The introduced, generalized CEM framework and the four distinct CEM patterns of firms provide practitioners immediate guidance and important lessons on how to start or more effectively deploy CEM across the firm. Grounded in field data, the findings provide fruitful examples and best practices that can serve practitioners as a source of inspiration. The introduced CEM capabilities, for example, challenge the organization of market intelligence systems; firm-wide allocation processes of monetary, technical, and human resources; and processes of market sensing and the interpretation and dissemination of that data.

Limitations and future research directions

The findings of this study are subject to some limitations. First, grounded theory procedures rely on the interpretation of researchers coding qualitative data. It thus lacks the opportunity of direct replication (Glaser and Strauss 1967; Strauss and Corbin 1998) but instead relies on criteria of trustworthiness assessment. Therefore, scholars might operationalize the construct of CEM along its three resources and further quantitatively test its effects on customer loyalty, investigate its financial consequences, and also assess its discriminant validity in relation to other constructs of marketing management.

Furthermore, one in-depth interview was conducted for each firm. If we had spent extended time in each firm, we could have gained even deeper insights into the phenomena of CEM and, for example, observe how the CEM resource triad of cultural mindsets, strategic directions, and firm capabilities unfolds over time (e.g., sequentially or simultaneously). Future researchers might therefore put a stronger focus on the trajectories of CEM and investigate the dynamic nature of this concept along its identified contingency factors.
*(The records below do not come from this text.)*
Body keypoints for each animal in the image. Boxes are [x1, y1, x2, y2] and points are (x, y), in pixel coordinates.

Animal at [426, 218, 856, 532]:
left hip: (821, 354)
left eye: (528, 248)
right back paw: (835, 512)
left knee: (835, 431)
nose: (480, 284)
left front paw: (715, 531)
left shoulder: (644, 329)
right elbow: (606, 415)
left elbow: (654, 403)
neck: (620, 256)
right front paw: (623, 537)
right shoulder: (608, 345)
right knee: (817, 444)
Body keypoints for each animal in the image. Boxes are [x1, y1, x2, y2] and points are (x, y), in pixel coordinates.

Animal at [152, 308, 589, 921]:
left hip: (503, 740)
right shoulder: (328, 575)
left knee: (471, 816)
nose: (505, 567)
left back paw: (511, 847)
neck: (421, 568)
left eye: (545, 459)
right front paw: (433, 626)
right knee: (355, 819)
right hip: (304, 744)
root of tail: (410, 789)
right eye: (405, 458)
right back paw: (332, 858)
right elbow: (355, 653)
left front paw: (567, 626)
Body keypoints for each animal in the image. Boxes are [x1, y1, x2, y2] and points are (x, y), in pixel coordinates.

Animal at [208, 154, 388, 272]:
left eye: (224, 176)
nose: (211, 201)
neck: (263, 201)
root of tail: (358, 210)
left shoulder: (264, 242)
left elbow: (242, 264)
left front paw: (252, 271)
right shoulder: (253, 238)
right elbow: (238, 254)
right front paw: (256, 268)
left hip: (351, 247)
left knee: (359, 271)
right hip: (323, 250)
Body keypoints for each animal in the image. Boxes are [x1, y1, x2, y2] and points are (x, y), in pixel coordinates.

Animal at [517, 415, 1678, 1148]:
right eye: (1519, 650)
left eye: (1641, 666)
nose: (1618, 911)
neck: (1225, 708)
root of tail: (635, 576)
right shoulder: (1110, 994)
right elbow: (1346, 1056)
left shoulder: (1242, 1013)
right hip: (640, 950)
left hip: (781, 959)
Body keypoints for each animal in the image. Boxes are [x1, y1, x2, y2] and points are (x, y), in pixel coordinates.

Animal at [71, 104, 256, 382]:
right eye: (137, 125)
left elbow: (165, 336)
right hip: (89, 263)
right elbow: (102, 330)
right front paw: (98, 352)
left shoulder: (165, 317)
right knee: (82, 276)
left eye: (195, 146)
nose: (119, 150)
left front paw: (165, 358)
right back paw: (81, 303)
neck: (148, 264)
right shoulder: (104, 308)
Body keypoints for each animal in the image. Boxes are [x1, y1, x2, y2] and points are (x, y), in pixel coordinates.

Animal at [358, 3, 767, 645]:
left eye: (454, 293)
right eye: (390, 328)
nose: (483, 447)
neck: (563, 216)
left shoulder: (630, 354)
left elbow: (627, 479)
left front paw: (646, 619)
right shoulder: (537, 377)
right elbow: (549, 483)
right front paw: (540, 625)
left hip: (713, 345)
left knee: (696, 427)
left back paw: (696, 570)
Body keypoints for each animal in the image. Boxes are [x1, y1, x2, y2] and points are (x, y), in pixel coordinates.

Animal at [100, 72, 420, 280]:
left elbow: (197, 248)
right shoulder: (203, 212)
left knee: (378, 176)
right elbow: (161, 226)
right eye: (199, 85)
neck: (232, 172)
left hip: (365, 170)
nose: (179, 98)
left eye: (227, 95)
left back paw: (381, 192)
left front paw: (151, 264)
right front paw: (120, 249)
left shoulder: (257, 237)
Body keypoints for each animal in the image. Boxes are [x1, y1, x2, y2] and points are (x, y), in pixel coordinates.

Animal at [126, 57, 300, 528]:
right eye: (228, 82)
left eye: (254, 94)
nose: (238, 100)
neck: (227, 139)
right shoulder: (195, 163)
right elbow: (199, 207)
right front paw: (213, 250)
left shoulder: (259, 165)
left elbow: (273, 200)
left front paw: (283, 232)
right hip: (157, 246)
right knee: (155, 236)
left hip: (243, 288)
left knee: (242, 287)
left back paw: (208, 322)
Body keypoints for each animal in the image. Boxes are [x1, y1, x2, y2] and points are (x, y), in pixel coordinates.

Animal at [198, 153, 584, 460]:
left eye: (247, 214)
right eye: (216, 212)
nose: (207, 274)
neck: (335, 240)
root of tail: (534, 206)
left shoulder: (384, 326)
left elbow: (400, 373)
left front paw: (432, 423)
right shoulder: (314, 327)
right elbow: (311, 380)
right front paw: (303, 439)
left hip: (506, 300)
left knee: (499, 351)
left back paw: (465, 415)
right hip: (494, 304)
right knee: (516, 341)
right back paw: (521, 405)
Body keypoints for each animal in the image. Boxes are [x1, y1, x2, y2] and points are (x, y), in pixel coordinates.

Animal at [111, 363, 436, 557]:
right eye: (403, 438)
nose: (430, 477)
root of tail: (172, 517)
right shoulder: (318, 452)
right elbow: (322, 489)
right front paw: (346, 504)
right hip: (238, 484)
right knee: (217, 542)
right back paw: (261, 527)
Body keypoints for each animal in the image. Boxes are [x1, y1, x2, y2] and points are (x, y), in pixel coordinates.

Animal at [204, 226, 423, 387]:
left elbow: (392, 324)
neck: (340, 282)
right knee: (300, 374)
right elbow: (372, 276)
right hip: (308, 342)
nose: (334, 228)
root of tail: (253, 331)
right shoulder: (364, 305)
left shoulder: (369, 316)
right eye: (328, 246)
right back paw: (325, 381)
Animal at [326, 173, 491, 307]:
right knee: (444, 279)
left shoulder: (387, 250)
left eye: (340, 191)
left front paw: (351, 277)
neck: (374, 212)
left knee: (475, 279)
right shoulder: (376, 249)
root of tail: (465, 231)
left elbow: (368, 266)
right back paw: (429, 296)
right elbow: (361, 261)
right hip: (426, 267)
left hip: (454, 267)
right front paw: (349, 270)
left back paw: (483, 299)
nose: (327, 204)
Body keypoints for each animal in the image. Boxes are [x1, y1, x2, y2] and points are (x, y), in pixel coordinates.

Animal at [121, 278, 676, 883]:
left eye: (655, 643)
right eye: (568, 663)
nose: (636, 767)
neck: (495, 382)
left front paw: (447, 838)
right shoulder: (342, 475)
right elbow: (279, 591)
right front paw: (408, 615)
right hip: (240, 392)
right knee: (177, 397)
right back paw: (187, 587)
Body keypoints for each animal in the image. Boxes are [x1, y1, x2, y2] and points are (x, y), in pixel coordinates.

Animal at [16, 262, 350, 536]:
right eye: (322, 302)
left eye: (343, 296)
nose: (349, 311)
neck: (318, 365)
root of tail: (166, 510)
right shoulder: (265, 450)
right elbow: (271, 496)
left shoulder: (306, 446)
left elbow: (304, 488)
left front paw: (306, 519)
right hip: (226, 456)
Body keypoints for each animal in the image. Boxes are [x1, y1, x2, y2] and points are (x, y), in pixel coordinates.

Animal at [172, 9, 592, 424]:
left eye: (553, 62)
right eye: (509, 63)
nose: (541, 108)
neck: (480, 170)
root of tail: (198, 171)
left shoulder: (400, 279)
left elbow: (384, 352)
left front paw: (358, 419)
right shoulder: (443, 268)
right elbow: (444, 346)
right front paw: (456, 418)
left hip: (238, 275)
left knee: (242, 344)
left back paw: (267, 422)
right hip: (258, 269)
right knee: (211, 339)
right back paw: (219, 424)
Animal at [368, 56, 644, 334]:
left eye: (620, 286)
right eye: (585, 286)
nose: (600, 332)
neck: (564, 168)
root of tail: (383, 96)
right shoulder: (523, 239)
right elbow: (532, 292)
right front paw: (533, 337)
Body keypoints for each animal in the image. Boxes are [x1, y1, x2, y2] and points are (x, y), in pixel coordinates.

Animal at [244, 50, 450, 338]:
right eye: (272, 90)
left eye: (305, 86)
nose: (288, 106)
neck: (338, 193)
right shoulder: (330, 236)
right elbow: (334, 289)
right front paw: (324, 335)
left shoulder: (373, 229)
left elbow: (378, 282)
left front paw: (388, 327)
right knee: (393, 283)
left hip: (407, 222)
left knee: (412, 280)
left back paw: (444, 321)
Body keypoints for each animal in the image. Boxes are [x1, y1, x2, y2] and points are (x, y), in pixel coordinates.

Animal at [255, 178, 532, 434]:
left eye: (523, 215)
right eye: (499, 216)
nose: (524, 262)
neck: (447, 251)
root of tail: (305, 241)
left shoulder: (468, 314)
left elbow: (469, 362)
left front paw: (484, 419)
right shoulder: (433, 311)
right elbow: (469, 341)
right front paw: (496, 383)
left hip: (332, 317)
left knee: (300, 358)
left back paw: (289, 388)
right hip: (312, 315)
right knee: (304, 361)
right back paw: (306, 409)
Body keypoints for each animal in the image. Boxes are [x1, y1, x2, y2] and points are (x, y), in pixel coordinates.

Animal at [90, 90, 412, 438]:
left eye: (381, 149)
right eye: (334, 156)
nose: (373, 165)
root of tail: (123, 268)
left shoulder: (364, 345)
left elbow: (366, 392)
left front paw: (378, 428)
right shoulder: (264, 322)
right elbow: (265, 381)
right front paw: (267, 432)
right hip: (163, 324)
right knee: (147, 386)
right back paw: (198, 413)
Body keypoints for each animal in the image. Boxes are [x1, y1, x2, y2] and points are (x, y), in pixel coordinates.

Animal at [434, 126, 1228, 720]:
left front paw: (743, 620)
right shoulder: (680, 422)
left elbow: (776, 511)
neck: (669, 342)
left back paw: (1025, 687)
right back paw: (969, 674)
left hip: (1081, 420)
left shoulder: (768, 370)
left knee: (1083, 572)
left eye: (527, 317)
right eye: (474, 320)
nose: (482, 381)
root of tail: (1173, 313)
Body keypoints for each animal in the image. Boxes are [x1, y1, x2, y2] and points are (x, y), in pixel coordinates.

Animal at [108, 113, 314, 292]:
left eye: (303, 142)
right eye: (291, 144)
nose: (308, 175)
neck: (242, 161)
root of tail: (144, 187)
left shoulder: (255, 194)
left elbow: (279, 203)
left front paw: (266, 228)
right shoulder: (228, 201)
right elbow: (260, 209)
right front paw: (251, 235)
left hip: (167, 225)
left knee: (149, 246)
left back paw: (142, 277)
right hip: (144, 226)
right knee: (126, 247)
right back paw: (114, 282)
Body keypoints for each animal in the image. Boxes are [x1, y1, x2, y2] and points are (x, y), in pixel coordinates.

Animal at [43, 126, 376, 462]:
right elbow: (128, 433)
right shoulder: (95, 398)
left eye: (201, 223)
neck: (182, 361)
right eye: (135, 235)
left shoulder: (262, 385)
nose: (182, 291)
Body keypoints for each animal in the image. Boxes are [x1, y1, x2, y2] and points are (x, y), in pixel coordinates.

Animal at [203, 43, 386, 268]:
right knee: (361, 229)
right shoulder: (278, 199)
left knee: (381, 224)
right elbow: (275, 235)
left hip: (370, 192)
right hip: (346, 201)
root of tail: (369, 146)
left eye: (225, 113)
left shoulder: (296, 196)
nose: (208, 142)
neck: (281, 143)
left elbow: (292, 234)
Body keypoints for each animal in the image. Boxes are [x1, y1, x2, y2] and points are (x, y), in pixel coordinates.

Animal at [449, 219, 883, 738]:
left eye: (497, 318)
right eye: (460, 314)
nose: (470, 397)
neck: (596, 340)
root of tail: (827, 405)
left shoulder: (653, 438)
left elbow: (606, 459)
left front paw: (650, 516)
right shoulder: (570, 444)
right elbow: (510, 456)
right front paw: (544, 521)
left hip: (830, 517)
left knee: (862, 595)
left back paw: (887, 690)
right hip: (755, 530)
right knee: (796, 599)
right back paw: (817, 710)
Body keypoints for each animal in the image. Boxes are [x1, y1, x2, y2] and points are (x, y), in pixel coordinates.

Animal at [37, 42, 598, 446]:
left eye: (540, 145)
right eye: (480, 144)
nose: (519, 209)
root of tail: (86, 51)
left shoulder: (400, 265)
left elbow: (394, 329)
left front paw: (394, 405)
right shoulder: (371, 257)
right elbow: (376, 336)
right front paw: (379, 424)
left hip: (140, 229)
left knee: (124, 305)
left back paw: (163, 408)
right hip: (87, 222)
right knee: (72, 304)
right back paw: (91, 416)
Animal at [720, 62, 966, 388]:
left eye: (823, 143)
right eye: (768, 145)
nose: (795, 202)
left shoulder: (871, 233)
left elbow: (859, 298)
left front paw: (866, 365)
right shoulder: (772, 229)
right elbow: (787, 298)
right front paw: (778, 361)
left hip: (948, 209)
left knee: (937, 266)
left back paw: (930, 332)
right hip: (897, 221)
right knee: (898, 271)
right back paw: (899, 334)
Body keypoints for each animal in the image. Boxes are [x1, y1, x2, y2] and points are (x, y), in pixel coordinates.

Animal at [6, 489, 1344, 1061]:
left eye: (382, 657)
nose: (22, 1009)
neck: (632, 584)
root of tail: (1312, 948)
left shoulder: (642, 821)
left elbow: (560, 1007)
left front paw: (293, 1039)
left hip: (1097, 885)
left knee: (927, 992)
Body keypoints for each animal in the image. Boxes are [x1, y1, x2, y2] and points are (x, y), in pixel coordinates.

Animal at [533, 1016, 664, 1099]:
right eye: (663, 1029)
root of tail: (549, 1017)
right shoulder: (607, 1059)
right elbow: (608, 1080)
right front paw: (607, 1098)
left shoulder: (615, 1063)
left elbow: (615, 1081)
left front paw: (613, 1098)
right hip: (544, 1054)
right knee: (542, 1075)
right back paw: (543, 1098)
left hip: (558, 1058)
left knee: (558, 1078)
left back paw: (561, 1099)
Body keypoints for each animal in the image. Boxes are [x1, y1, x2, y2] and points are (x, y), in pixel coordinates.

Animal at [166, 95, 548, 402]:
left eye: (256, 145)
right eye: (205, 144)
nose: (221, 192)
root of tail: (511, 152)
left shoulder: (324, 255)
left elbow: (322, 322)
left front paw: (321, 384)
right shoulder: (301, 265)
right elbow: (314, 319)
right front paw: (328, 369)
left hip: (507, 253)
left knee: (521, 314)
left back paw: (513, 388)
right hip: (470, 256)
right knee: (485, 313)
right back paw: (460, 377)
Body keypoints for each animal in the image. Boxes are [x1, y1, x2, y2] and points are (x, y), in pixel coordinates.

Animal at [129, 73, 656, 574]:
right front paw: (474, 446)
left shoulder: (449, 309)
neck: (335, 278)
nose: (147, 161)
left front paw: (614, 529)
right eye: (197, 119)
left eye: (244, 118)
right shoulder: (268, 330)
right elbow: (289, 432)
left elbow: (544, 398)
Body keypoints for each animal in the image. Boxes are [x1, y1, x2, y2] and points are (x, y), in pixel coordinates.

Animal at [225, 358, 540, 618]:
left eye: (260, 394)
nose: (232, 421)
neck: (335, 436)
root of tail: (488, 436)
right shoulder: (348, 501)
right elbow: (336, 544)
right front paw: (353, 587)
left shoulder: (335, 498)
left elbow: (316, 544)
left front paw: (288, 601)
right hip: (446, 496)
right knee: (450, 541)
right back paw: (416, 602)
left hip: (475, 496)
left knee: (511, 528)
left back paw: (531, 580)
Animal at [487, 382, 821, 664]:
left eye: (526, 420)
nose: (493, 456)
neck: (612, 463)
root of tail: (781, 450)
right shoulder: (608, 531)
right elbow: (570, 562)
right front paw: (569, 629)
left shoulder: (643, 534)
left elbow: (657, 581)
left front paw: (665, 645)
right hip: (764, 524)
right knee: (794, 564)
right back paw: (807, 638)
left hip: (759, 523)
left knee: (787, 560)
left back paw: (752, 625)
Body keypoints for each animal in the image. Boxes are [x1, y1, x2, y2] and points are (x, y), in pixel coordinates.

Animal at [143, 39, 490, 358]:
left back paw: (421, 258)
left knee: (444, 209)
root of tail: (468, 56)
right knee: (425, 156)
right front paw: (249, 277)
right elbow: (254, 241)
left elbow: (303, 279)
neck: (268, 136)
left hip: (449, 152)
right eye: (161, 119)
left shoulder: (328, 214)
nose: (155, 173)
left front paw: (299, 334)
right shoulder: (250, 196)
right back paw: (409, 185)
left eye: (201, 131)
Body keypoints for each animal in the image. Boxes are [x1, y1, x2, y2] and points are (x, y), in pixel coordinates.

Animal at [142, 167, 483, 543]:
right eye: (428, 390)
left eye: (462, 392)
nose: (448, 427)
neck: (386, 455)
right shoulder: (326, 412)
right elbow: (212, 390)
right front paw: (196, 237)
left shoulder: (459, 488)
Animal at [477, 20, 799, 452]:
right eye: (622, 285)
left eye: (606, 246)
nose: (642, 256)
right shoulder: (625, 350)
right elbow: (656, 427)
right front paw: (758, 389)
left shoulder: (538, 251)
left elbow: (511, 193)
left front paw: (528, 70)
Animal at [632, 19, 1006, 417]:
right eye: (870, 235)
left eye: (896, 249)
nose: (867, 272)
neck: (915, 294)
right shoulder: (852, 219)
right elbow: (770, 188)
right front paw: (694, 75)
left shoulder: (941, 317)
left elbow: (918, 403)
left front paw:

Finally, researchers might question the appropriateness of a diverse sample in terms of firm size, industries, and participants’ function. We wish to note that striving for this diversity, elicited by a theoretical sampling plan, is a central function of grounded theory procedures to develop generalized concepts and frequently employed by marketing studies of a similar nature (e.g., Homburg et al. 2014; Malshe and Sohi 2009). Further research, however, might quantitatively verify whether CEM holds true across contingency factors such as specific industries. Figure 4 summarizes the theoretical propositions, which we discussed previously, and correspondingly outlines important future research directions.

Conclusion

Practitioners have begun appraising CEM as one of the most promising marketing approaches to address the challenges of today’s and tomorrow’s consumer markets. However, research lacks a clear understanding, generalization, and demarcation of this concept. Using a qualitative research approach, we offer an empirically and theoretically grounded conceptualization of CEM and introduce the pertinent contingency factors of this derived understanding, highlighting CEM’s applicability beyond the product/service dichotomy and across a variety of industry settings. We further propose that the derived CEM understanding serves the implementation of an evolving marketing concept, which we systemize and describe by drawing on and integrating more recent theoretical marketing research. We hope that this study contributes to establishing an accepted CEM conceptualization among researchers and practitioners and to systemizing the marketing concept’s state of the art that will inspire researchers to develop more advanced theories of marketing management.